= Chuck Goudie =

American journalist (born 1956)

Chuck Goudie (born January 17, 1956, in Detroit, Michigan) is an American television journalist based in Chicago. He has been the investigative reporter of NBC owned NBC-5, in Chicago since February 10, 2025. He was with ABC7 from April 1980 until December 2024.

==Social media==
Goudie is a frequent provider of news stories and investigations via a Twitter page at https://twitter.com/ChuckGoudieNBC

==Major stories==
Goudie has reported stories from around the world, and was the first Chicago reporter on the air from New York's "Ground Zero" following the 9/11 attack.

In 1998, Goudie and his team broke the "Licenses-for-Bribes" investigation which revealed that Illinois commercial drivers' licenses were being sold to hundreds of unqualified truckers. The TV investigation motivated the FBI to send agents undercover in Illinois Secretary of State facilities and led to dozens of federal corruption indictments. The Justice Department's “Operation: Safe Roads” led all the way to former Governor George Ryan.

The 2004 “Changing of the Guard” investigation documented misconduct, accidents and negligence by top members of the Illinois State Police unit that guarded Illinois Governor Rod Blagojevich. It resulted in the governor ordering a thorough state police overhaul.

In 1993, Goudie's investigation of sexual abuse allegations against the late Cardinal Joseph Bernardin resulted in the cardinal's accuser withdrawing charges.

==Major awards==
Goudie has received a National Emmy Award for Investigative Reporting. Goudie's series “Worst Case Scenario” exposed how government agencies and chemical companies were unprotected against an attack. The reports found significant gaps in security at Illinois chemical plants; significant because there are more chemical facilities containing large amounts of hazardous chemicals in Illinois than any state in the USA.

The national "Edward R. Murrow Award" from the Radio-Television News Directors Association, for continuing coverage a nationwide murder spree.

Numerous Associated Press journalism awards including a national AP award for enterprise reporting.

==Personal history==
At age 12, Goudie was a regular on two weekly children's shows on WXYZ-TV in Detroit, Michigan. (1968–72). From 1975 to 1976, he was the news director at the Michigan State Network, the campus radio network serving Michigan State University in East Lansing, Michigan. He worked full-time as a radio newsman for both WILS-Radio and WVIC-Radio in Lansing and was a contributor to WXYZ-Radio in Detroit.
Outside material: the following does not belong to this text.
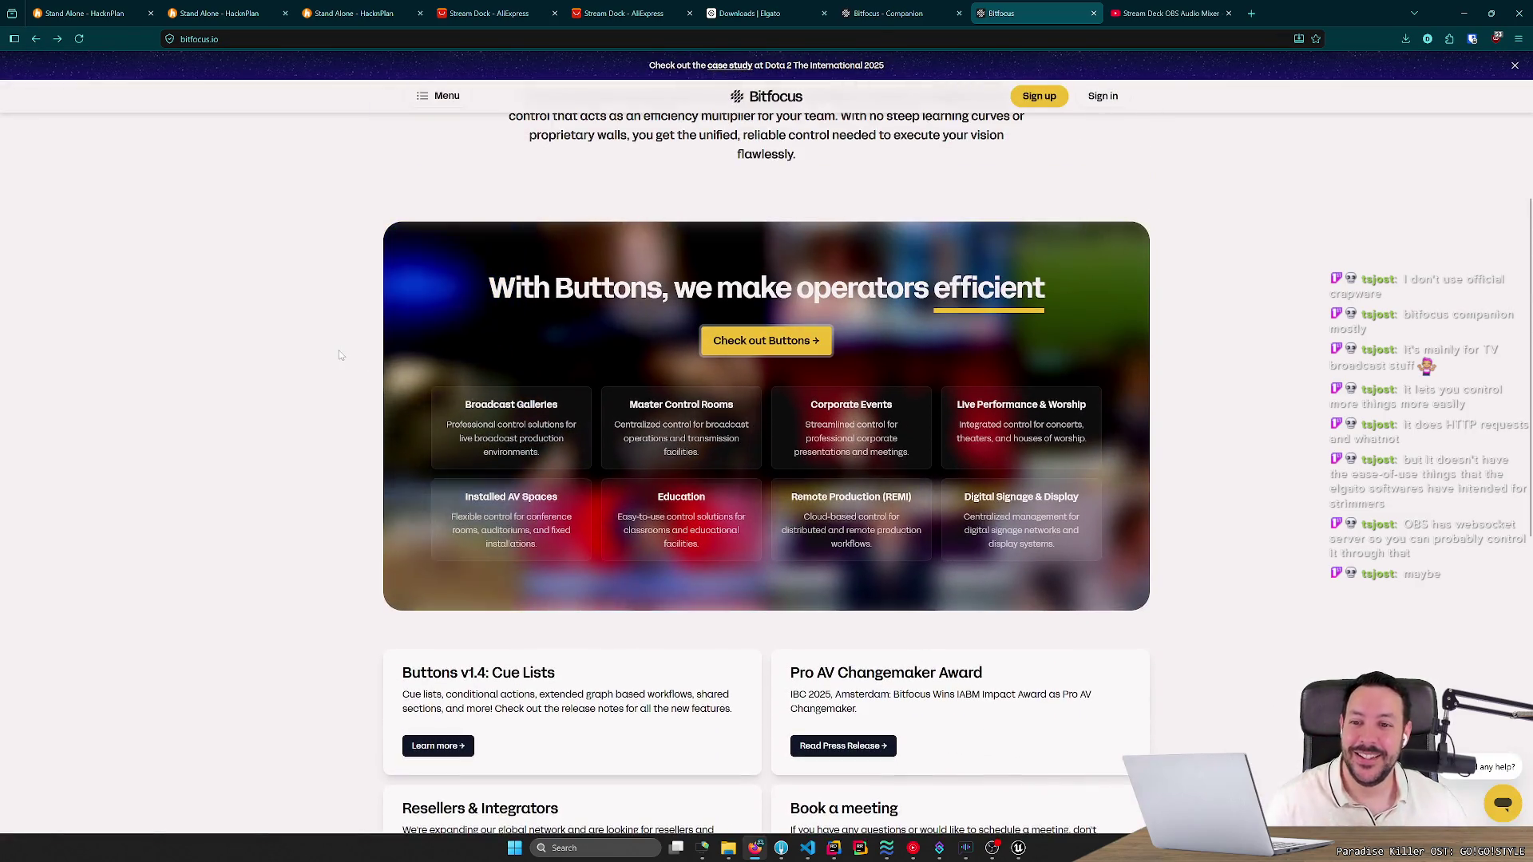
scroll(335, 351, "up", 4)
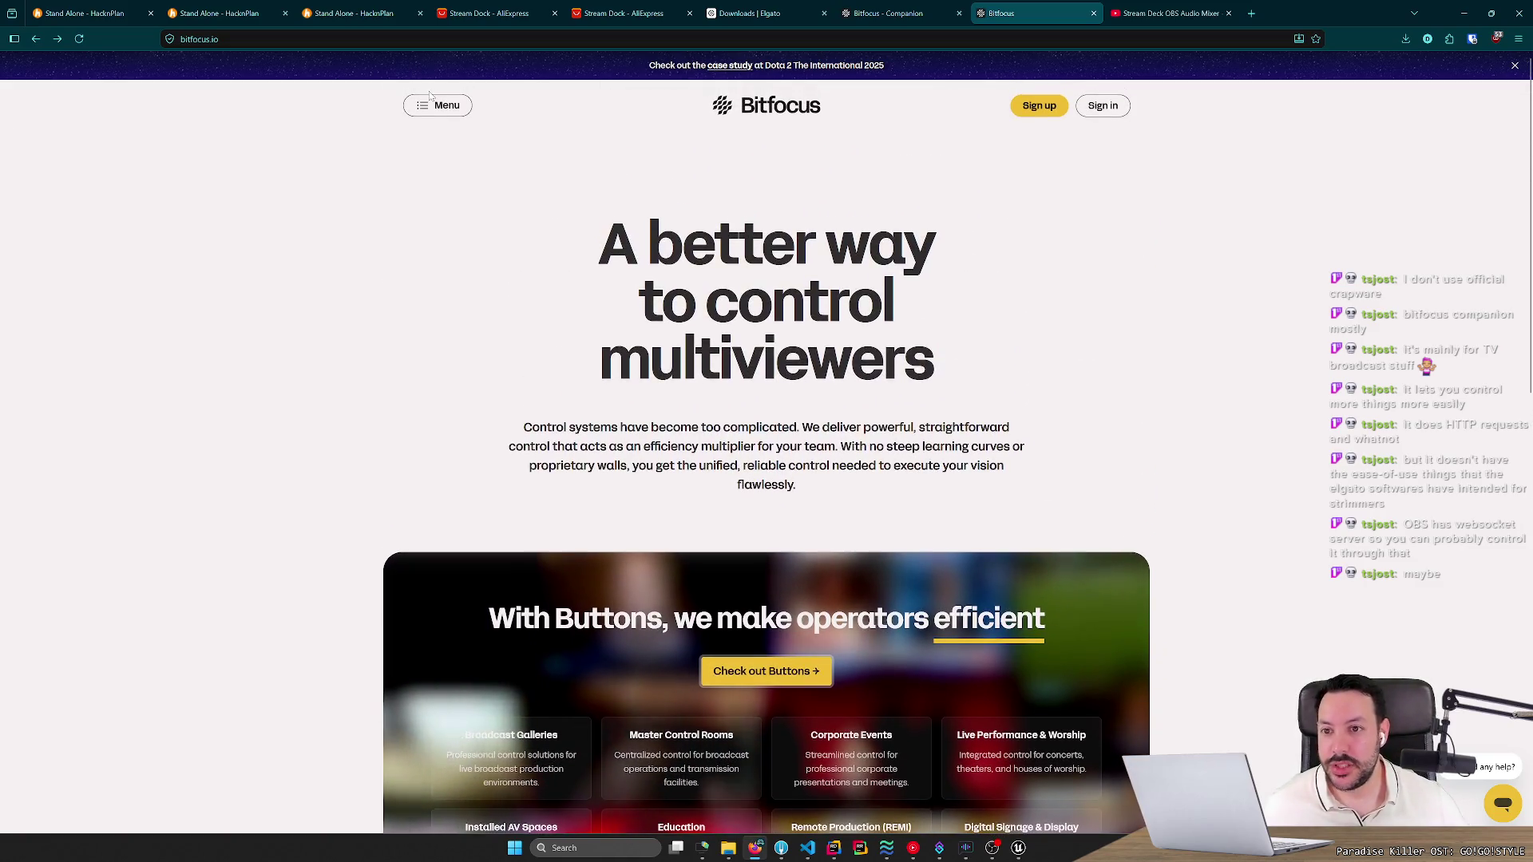
left_click(435, 104)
Goudie also worked at WSOC-TV, the ABC affiliate in Charlotte, N.C., where he was a main sports anchor (1978–80) and general assignment reporter (1977–78).

He is a member of Investigative Reporters and Editors (IRE) and a regular speaker at their annual international conference.

Goudie holds a degree from Michigan State University where he was a member of Delta Chi fraternity. In 1982 he married Teri Goudie, a former ABC producer who now leads a media consulting and corporate crisis training company. They have five children. Brittany Goudie, one of Chuck and Teri's children, started her career at HARPO Studios in Chicago working on The Oprah Winfrey Show, music management at Nashville-based Starstruck Entertainment, and now as producer of SiriusXM The Highway morning show with Storme Warren.